Cunningham-Williams Renee M, Hong Song Iee
George Warren Brown School of Social Work, Washington University, St. Louis, Missouri 63130, USA.
J Nerv Ment Dis. 2007 Nov;195(11):939-47. doi: 10.1097/NMD.0b013e31815947e1.
Problem gambling rates are relatively low (2%-4%), yet these gamblers experience multisystemic negative consequences, high comorbidity, and low treatment utilization. We aimed to characterize variations in gambling patterns to inform prevention and intervention efforts. Using community advertising, we recruited a diverse sample of lifetime gamblers (n = 312) for telephone interviews for a psychometric study of the newly developed Computerized-Gambling Assessment Module. Latent Class Analysis enumerated and classified gambling subgroups by distinctive gambling patterns, based on 8 composite scales functioning as validators of latent class membership (i.e., diagnostic gambling symptoms, reasons for gambling, gambling "withdrawal-like" symptoms, problem gambling perceptions, gambling venues, financial sources for gambling, gambling treatment/help-seeking, and religiosity/spirituality). Based on a distinguishing clustering pattern driven by 6 of 8 factors, we found a 6-class solution was the best-fitting solution. Gambling severity is most strongly characterized not only by symptomatology but also by the number of gambling treatment/help-seeking sources used.
问题赌博的发生率相对较低(2%-4%),然而这些赌徒会经历多系统的负面后果、高共病率以及低治疗利用率。
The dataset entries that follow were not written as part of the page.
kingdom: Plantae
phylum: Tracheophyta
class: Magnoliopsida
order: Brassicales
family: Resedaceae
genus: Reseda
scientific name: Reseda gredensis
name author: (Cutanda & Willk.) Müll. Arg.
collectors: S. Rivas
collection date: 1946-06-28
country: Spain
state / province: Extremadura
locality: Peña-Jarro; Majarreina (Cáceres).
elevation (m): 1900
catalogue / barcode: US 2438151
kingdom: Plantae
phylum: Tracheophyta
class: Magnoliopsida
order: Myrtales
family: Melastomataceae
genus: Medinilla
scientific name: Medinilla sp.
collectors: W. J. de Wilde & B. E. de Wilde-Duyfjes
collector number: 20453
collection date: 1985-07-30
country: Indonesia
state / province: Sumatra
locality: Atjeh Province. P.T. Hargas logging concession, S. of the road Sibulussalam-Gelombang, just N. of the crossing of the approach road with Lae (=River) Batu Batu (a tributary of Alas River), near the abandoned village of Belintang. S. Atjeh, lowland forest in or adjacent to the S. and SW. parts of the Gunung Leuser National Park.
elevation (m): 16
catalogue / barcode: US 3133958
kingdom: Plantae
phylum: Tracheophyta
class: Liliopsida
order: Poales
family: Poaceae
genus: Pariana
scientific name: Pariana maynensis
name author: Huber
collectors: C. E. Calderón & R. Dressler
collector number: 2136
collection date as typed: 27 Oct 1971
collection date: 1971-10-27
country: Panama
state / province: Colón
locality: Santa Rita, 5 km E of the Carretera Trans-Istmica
我们旨在描述赌博模式的差异,以为预防和干预工作提供信息。通过社区宣传,我们招募了不同类型的终生赌徒样本(n = 312),以便对新开发的计算机化赌博评估模块进行电话访谈,开展一项心理测量研究。潜在类别分析根据8个综合量表(即诊断性赌博症状、赌博原因、赌博“类似戒断”症状、问题赌博认知、赌博场所、赌博资金来源、赌博治疗/寻求帮助以及宗教信仰/精神性)作为潜在类别成员的验证指标,按独特的赌博模式对赌博亚组进行枚举和分类。基于8个因素中的6个因素驱动的显著聚类模式,我们发现6类解决方案是最佳拟合方案。赌博严重程度不仅最强烈地由症状学表征,还由所使用的赌博治疗/寻求帮助来源的数量表征。